CDA is finalizing report on ‘net effect’ of QC program
The Commonwealth Development Authority is finalizing a historical evaluation of the CNMI’s qualifying certificate program since it was initiated in 2001.
This report will compare the amount of tax relief provided to QC holders versus the amount of capital and benefits they have pumped into the CNMI.
CDA QC analyst Carline Sablan disclosed that this report has been in the works and should be finalized this week.
According to her, the report will compare the “direct and indirect” benefits of the QC program to what the CNMI has given up in the form of taxes.
When asked for a ballpark estimate of these figures, CDA could not disclose this as the report is still being prepared.
Sablan said that since these are tax figures, CDA needs to be careful not single out a beneficiary.
She explained that when the report is released people would not be able to pinpoint how much a QC holder is paying out in taxes.
“That’s why we are not ready to release it yet,” Sablan said.
CDA executive director Manuel Sablan echoed this, saying that they would prefer not to “prematurely disclose” these figures.
But in describing the report, the director said, “It’s going to be very interesting.” He did not elaborate.
The CDA chief said the report is “basically a historical evaluation of how much in tax relief has been provided” by the QC program versus “how much economic generation came out of that tax relief.”

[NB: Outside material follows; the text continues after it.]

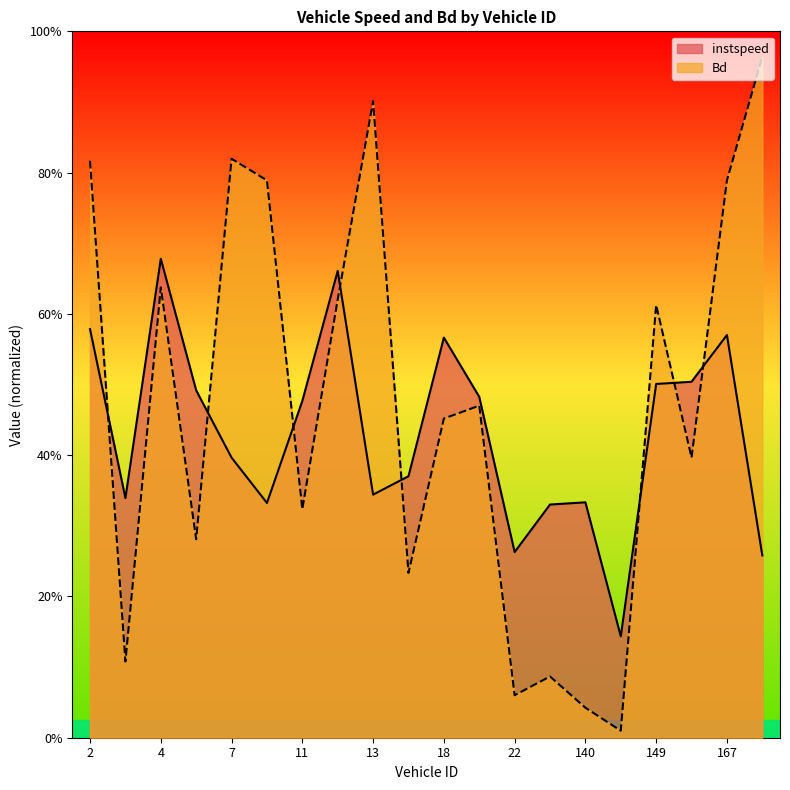

What is the sum of all instspeed values?

172.4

“Essentially, the QC is applying tax relief in anticipation of economic growth, investment activity. Without this QC, the question can be asked, ‘Can this investor deploy that much volumes of capital investment?’ It’d be nice to have investment without these incentives but look at Rota and Tinian, it is very hard to have investment there,” he said, noting the difficulties of interisland transportation and higher costs of products as road blocks to investment.